AIM OF THE TASK |
For the data that follows, return each line unchanged and drop the pictures.

● ● ●

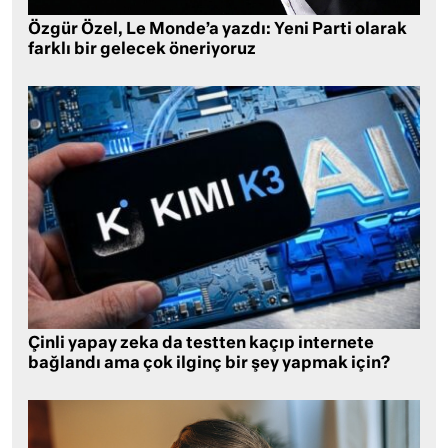
Özgür Özel, Le Monde’a yazdı: Yeni Parti olarak
farklı bir gelecek öneriyoruz
Çinli yapay zeka da testten kaçıp internete
bağlandı ama çok ilginç bir şey yapmak için?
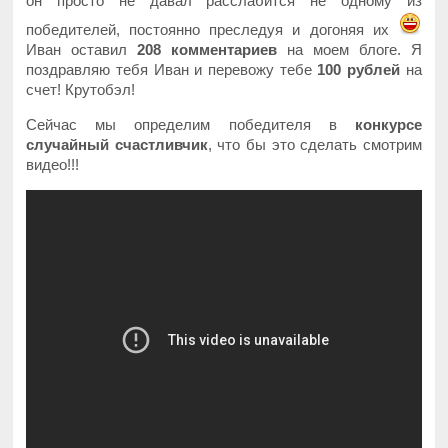
он просто не давал расслабится не одному из
победителей, постоянно преследуя и догоняя их
Иван оставил
208 комментариев
на моем блоге. Я
поздравляю тебя Иван и перевожу тебе
100 рублей
на
счет! Крутобэл!
Сейчас мы определим победителя в
конкурсе
случайный счастливчик
, что бы это сделать смотрим
видео!!!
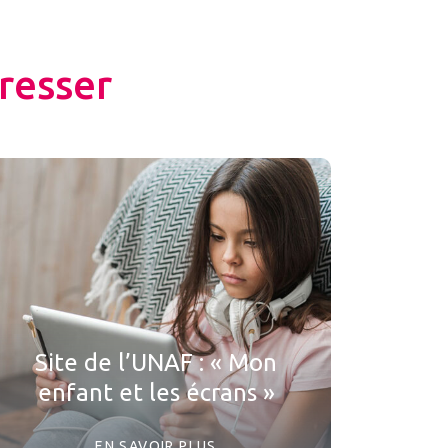
resser
Site de l’UNAF : « Mon
enfant et les écrans »
EN SAVOIR PLUS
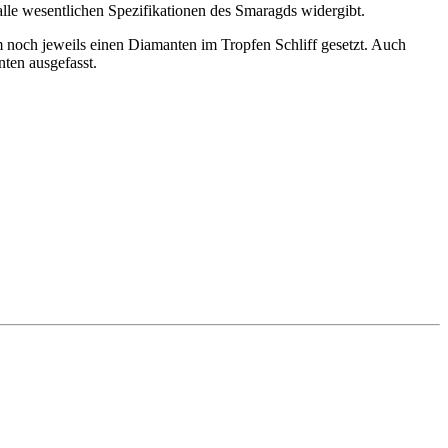
alle wesentlichen Spezifikationen des Smaragds widergibt.
 noch jeweils einen Diamanten im Tropfen Schliff gesetzt. Auch
nten ausgefasst.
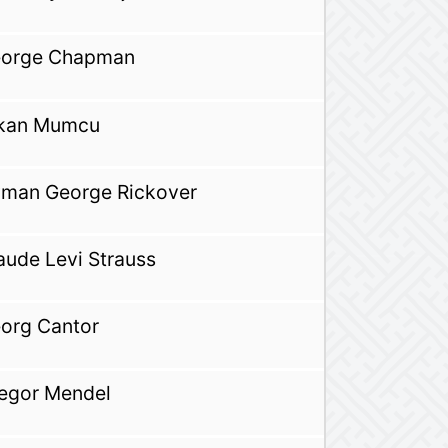
orge Chapman
kan Mumcu
man George Rickover
aude Levi Strauss
org Cantor
egor Mendel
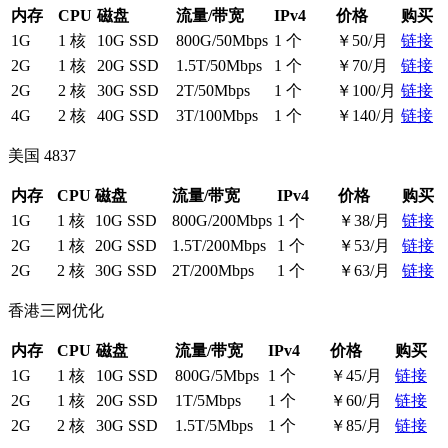
内存
CPU
磁盘
流量/带宽
IPv4
价格
购买
1G
1 核
10G SSD
800G/50Mbps
1 个
￥50/月
链接
2G
1 核
20G SSD
1.5T/50Mbps
1 个
￥70/月
链接
2G
2 核
30G SSD
2T/50Mbps
1 个
￥100/月
链接
4G
2 核
40G SSD
3T/100Mbps
1 个
￥140/月
链接
美国 4837
内存
CPU
磁盘
流量/带宽
IPv4
价格
购买
1G
1 核
10G SSD
800G/200Mbps
1 个
￥38/月
链接
2G
1 核
20G SSD
1.5T/200Mbps
1 个
￥53/月
链接
2G
2 核
30G SSD
2T/200Mbps
1 个
￥63/月
链接
香港三网优化
内存
CPU
磁盘
流量/带宽
IPv4
价格
购买
1G
1 核
10G SSD
800G/5Mbps
1 个
￥45/月
链接
2G
1 核
20G SSD
1T/5Mbps
1 个
￥60/月
链接
2G
2 核
30G SSD
1.5T/5Mbps
1 个
￥85/月
链接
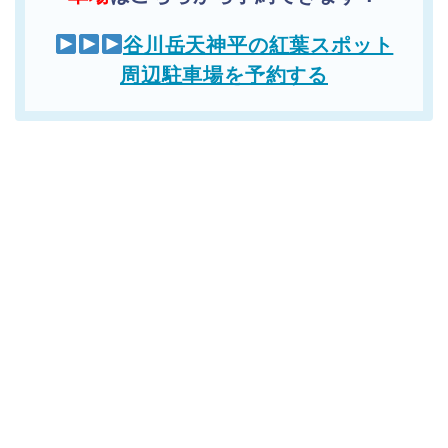
谷川岳天神平の紅葉スポット
周辺駐車場を予約する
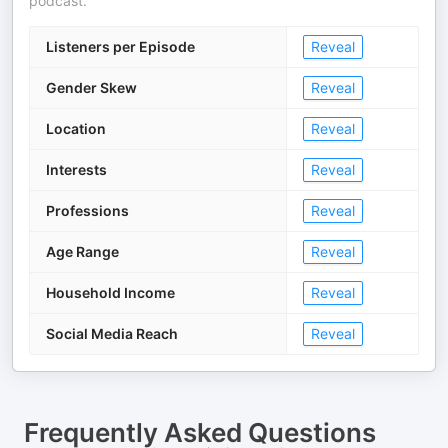
podcast.
Listeners per Episode
Reveal
Gender Skew
Reveal
Location
Reveal
Interests
Reveal
Professions
Reveal
Age Range
Reveal
Household Income
Reveal
Social Media Reach
Reveal
Frequently Asked Questions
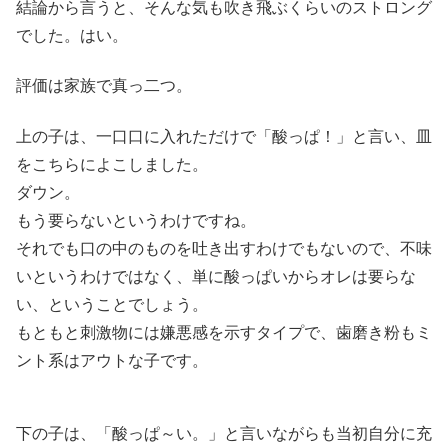
結論から言うと、そんな気も吹き飛ぶくらいのストロング
でした。はい。
評価は家族で真っ二つ。
上の子は、一口口に入れただけで「酸っぱ！」と言い、皿
をこちらによこしました。
ダウン。
もう要らないというわけですね。
それでも口の中のものを吐き出すわけでもないので、不味
いというわけではなく、単に酸っぱいからオレは要らな
い、ということでしょう。
もともと刺激物には嫌悪感を示すタイプで、歯磨き粉もミ
ント系はアウトな子です。
下の子は、「酸っぱ～い。」と言いながらも当初自分に充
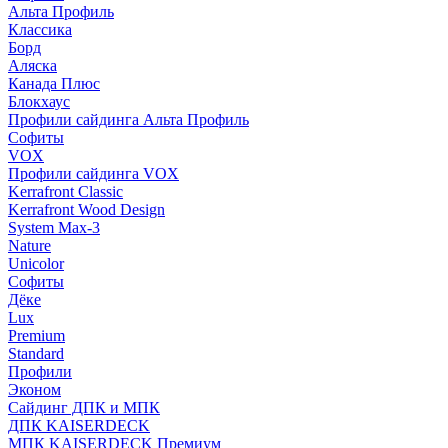
Альта Профиль
Классика
Борд
Аляска
Канада Плюс
Блокхаус
Профили сайдинга Альта Профиль
Софиты
VOX
Профили сайдинга VOX
Kerrafront Classic
Kerrafront Wood Design
System Max-3
Nature
Unicolor
Софиты
Дёке
Lux
Premium
Standard
Профили
Эконом
Сайдинг ДПК и МПК
ДПК KAISERDECK
МПК KAISERDECK Премиум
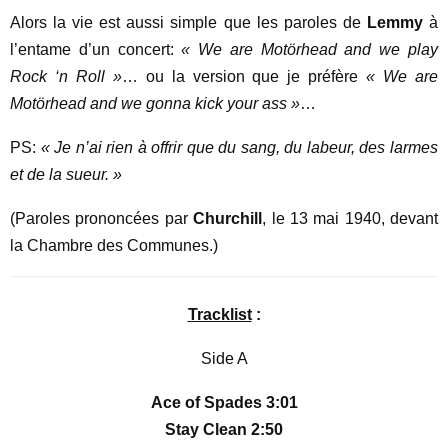
Alors la vie est aussi simple que les paroles de
Lemmy
à
l’entame d’un concert:
« We are Motörhead and we play
Rock ‘n Roll »
… ou la version que je préfère
« We are
Motörhead and we gonna kick your ass »
…
PS:
« Je n’ai rien à offrir que du sang, du labeur, des larmes
et de la sueur. »
(Paroles prononcées par
Churchill
, le 13 mai 1940, devant
la Chambre des Communes.)
Tracklist
:
Side A
Ace of Spades 3:01
Stay Clean 2:50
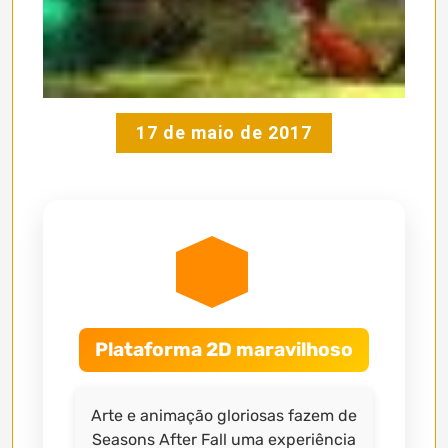
17 de maio de 2017
Plataforma 2D maravilhoso
Arte e animação gloriosas fazem de
Seasons After Fall uma experiência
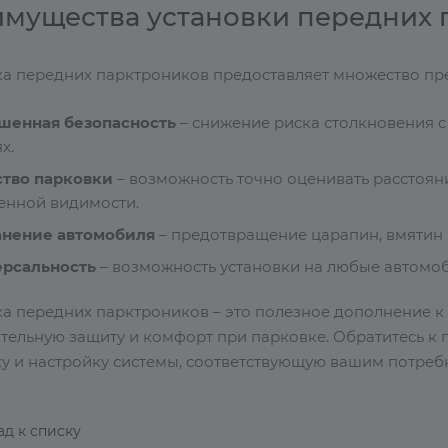
мущества установки передних 
ка передних парктроников предоставляет множество пр
шенная безопасность
– снижение риска столкновения 
х.
ство парковки
– возможность точно оценивать расстояни
енной видимости.
анение автомобиля
– предотвращение царапин, вмятин 
ерсальность
– возможность установки на любые автомоб
ка передних парктроников – это полезное дополнение 
тельную защиту и комфорт при парковке. Обратитесь к 
ку и настройку системы, соответствующую вашим потреб
ад к списку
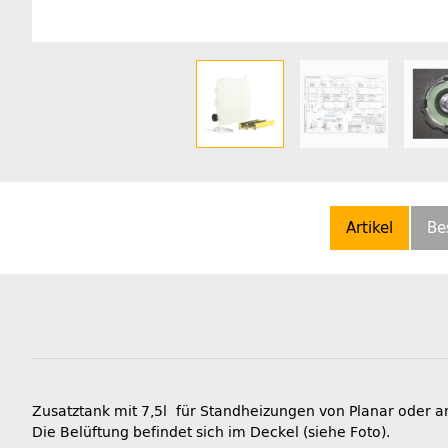
Artikel
Be
Zusatztank mit 7,5l für Standheizungen von Planar oder 
Die Belüftung befindet sich im Deckel (siehe Foto).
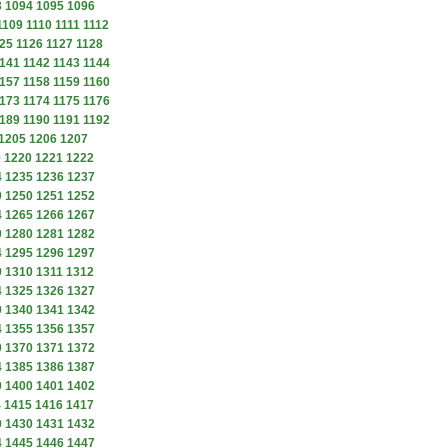
3
1094
1095
1096
1109
1110
1111
1112
25
1126
1127
1128
141
1142
1143
1144
157
1158
1159
1160
173
1174
1175
1176
189
1190
1191
1192
1205
1206
1207
9
1220
1221
1222
4
1235
1236
1237
9
1250
1251
1252
4
1265
1266
1267
9
1280
1281
1282
4
1295
1296
1297
9
1310
1311
1312
4
1325
1326
1327
9
1340
1341
1342
4
1355
1356
1357
9
1370
1371
1372
4
1385
1386
1387
9
1400
1401
1402
4
1415
1416
1417
9
1430
1431
1432
4
1445
1446
1447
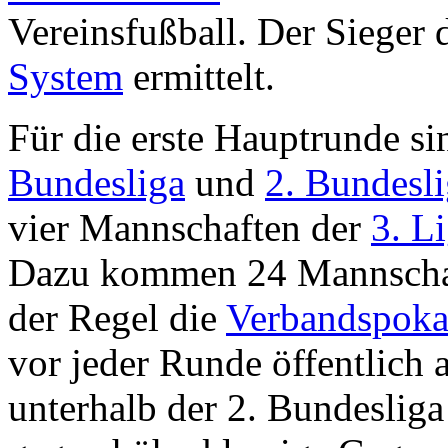
Vereinsfußball. Der Sieger
System
ermittelt.
Für die erste Hauptrunde si
Bundesliga
und
2. Bundesl
vier Mannschaften der
3. L
Dazu kommen 24 Mannschaft
der Regel die
Verbandspoka
vor jeder Runde öffentlich 
unterhalb der 2. Bundesliga 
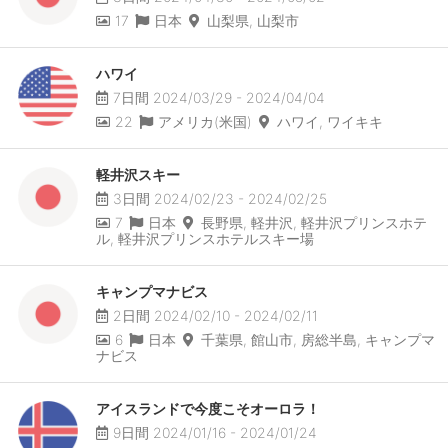
17
日本
山梨県, 山梨市
ハワイ
7日間 2024/03/29 - 2024/04/04
22
アメリカ(米国)
ハワイ, ワイキキ
軽井沢スキー
3日間 2024/02/23 - 2024/02/25
7
日本
長野県, 軽井沢, 軽井沢プリンスホテ
ル, 軽井沢プリンスホテルスキー場
キャンプマナビス
2日間 2024/02/10 - 2024/02/11
6
日本
千葉県, 館山市, 房総半島, キャンプマ
ナビス
アイスランドで今度こそオーロラ！
9日間 2024/01/16 - 2024/01/24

● ● ●

FINAL ANSWER |
Özgür Özel, Le Monde’a yazdı: Yeni Parti olarak
farklı bir gelecek öneriyoruz
Çinli yapay zeka da testten kaçıp internete
bağlandı ama çok ilginç bir şey yapmak için?
он просто не давал расслабится не одному из
победителей, постоянно преследуя и догоняя их
Иван оставил
208 комментариев
на моем блоге. Я
поздравляю тебя Иван и перевожу тебе
100 рублей
на
счет! Крутобэл!
Сейчас мы определим победителя в
конкурсе
случайный счастливчик
, что бы это сделать смотрим
видео!!!
resser
Site de l’UNAF : « Mon
enfant et les écrans »
EN SAVOIR PLUS
alle wesentlichen Spezifikationen des Smaragds widergibt.
 noch jeweils einen Diamanten im Tropfen Schliff gesetzt. Auch
nten ausgefasst.
orge Chapman
kan Mumcu
man George Rickover
aude Levi Strauss
org Cantor
egor Mendel
内存
CPU
磁盘
流量/带宽
IPv4
价格
购买
1G
1 核
10G SSD
800G/50Mbps
1 个
￥50/月
链接
2G
1 核
20G SSD
1.5T/50Mbps
1 个
￥70/月
链接
2G
2 核
30G SSD
2T/50Mbps
1 个
￥100/月
链接
4G
2 核
40G SSD
3T/100Mbps
1 个
￥140/月
链接
美国 4837
内存
CPU
磁盘
流量/带宽
IPv4
价格
购买
1G
1 核
10G SSD
800G/200Mbps
1 个
￥38/月
链接
2G
1 核
20G SSD
1.5T/200Mbps
1 个
￥53/月
链接
2G
2 核
30G SSD
2T/200Mbps
1 个
￥63/月
链接
香港三网优化
内存
CPU
磁盘
流量/带宽
IPv4
价格
购买
1G
1 核
10G SSD
800G/5Mbps
1 个
￥45/月
链接
2G
1 核
20G SSD
1T/5Mbps
1 个
￥60/月
链接
2G
2 核
30G SSD
1.5T/5Mbps
1 个
￥85/月
链接
谷川岳天神平の紅葉スポット
周辺駐車場を予約する
podcast.
Listeners per Episode
Reveal
Gender Skew
Reveal
Location
Reveal
Interests
Reveal
Professions
Reveal
Age Range
Reveal
Household Income
Reveal
Social Media Reach
Reveal
Frequently Asked Questions
結論から言うと、そんな気も吹き飛ぶくらいのストロング
でした。はい。
評価は家族で真っ二つ。
上の子は、一口口に入れただけで「酸っぱ！」と言い、皿
をこちらによこしました。
ダウン。
もう要らないというわけですね。
それでも口の中のものを吐き出すわけでもないので、不味
いというわけではなく、単に酸っぱいからオレは要らな
い、ということでしょう。
もともと刺激物には嫌悪感を示すタイプで、歯磨き粉もミ
ント系はアウトな子です。
下の子は、「酸っぱ～い。」と言いながらも当初自分に充
Альта Профиль
Классика
Борд
Аляска
Канада Плюс
Блокхаус
Профили сайдинга Альта Профиль
Софиты
VOX
Профили сайдинга VOX
Kerrafront Classic
Kerrafront Wood Design
System Max-3
Nature
Unicolor
Софиты
Дёке
Lux
Premium
Standard
Профили
Эконом
Сайдинг ДПК и МПК
ДПК KAISERDECK
МПК KAISERDECK Премиум
Alors la vie est aussi simple que les paroles de
Lemmy
à
l’entame d’un concert:
« We are Motörhead and we play
Rock ‘n Roll »
… ou la version que je préfère
« We are
Motörhead and we gonna kick your ass »
…
PS:
« Je n’ai rien à offrir que du sang, du labeur, des larmes
et de la sueur. »
(Paroles prononcées par
Churchill
, le 13 mai 1940, devant
la Chambre des Communes.)
Tracklist
:
Side A
Ace of Spades 3:01
Stay Clean 2:50
17 de maio de 2017
Plataforma 2D maravilhoso
Arte e animação gloriosas fazem de
Seasons After Fall uma experiência
мущества установки передних 
ка передних парктроников предоставляет множество пр
шенная безопасность
– снижение риска столкновения 
х.
ство парковки
– возможность точно оценивать расстояни
енной видимости.
анение автомобиля
– предотвращение царапин, вмятин 
ерсальность
– возможность установки на любые автомоб
ка передних парктроников – это полезное дополнение 
тельную защиту и комфорт при парковке. Обратитесь к 
ку и настройку системы, соответствующую вашим потреб
ад к списку
Artikel
Be
Zusatztank mit 7,5l für Standheizungen von Planar oder 
Die Belüftung befindet sich im Deckel (siehe Foto).
3
1094
1095
1096
1109
1110
1111
1112
25
1126
1127
1128
141
1142
1143
1144
157
1158
1159
1160
173
1174
1175
1176
189
1190
1191
1192
1205
1206
1207
9
1220
1221
1222
4
1235
1236
1237
9
1250
1251
1252
4
1265
1266
1267
9
1280
1281
1282
4
1295
1296
1297
9
1310
1311
1312
4
1325
1326
1327
9
1340
1341
1342
4
1355
1356
1357
9
1370
1371
1372
4
1385
1386
1387
9
1400
1401
1402
4
1415
1416
1417
9
1430
1431
1432
4
1445
1446
1447
Vereinsfußball. Der Sieger
System
ermittelt.
Für die erste Hauptrunde si
Bundesliga
und
2. Bundesl
vier Mannschaften der
3. L
Dazu kommen 24 Mannschaft
der Regel die
Verbandspoka
vor jeder Runde öffentlich 
unterhalb der 2. Bundesliga 
17
日本
山梨県, 山梨市
ハワイ
7日間 2024/03/29 - 2024/04/04
22
アメリカ(米国)
ハワイ, ワイキキ
軽井沢スキー
3日間 2024/02/23 - 2024/02/25
7
日本
長野県, 軽井沢, 軽井沢プリンスホテ
ル, 軽井沢プリンスホテルスキー場
キャンプマナビス
2日間 2024/02/10 - 2024/02/11
6
日本
千葉県, 館山市, 房総半島, キャンプマ
ナビス
アイスランドで今度こそオーロラ！
9日間 2024/01/16 - 2024/01/24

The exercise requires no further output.